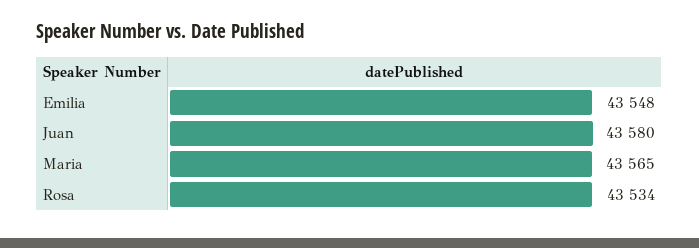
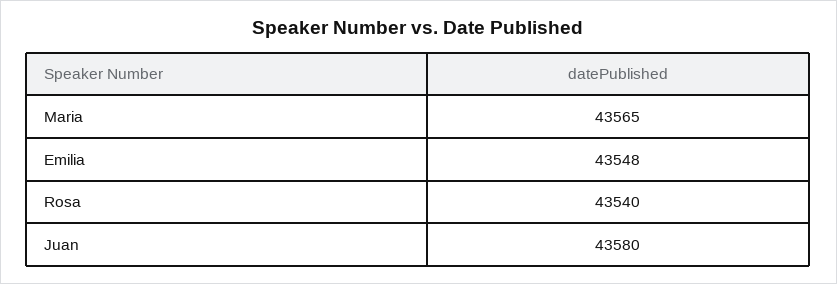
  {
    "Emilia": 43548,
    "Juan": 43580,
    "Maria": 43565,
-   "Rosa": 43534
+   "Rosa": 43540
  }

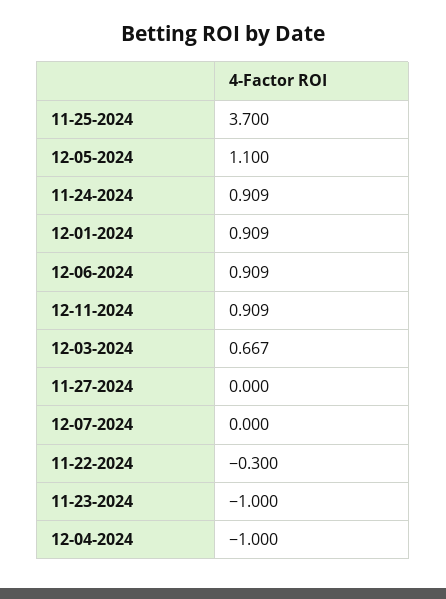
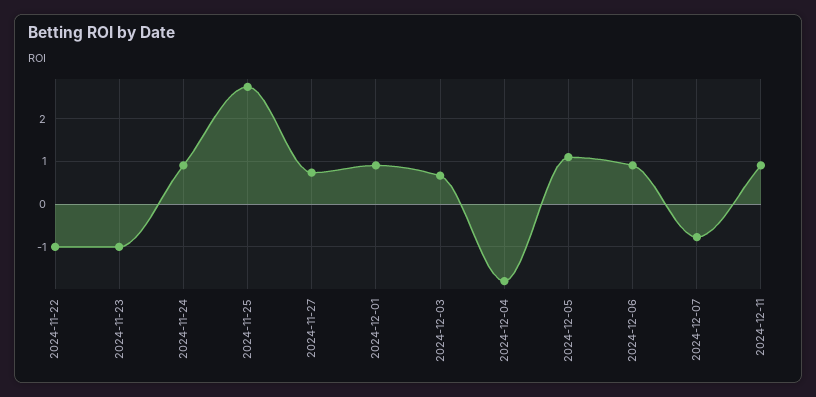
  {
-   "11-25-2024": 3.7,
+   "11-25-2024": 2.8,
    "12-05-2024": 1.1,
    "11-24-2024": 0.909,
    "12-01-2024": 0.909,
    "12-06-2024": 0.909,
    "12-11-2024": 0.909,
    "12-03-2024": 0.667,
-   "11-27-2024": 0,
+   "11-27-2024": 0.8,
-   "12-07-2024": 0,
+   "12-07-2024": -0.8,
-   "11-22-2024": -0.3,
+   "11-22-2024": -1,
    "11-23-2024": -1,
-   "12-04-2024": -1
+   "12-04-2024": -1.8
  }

------------------------

# [Activity]
The records above, minus their pictures, are to be returned word for word.

# [Response]
  {
    "Emilia": 43548,
    "Juan": 43580,
    "Maria": 43565,
-   "Rosa": 43534
+   "Rosa": 43540
  }

  {
-   "11-25-2024": 3.7,
+   "11-25-2024": 2.8,
    "12-05-2024": 1.1,
    "11-24-2024": 0.909,
    "12-01-2024": 0.909,
    "12-06-2024": 0.909,
    "12-11-2024": 0.909,
    "12-03-2024": 0.667,
-   "11-27-2024": 0,
+   "11-27-2024": 0.8,
-   "12-07-2024": 0,
+   "12-07-2024": -0.8,
-   "11-22-2024": -0.3,
+   "11-22-2024": -1,
    "11-23-2024": -1,
-   "12-04-2024": -1
+   "12-04-2024": -1.8
  }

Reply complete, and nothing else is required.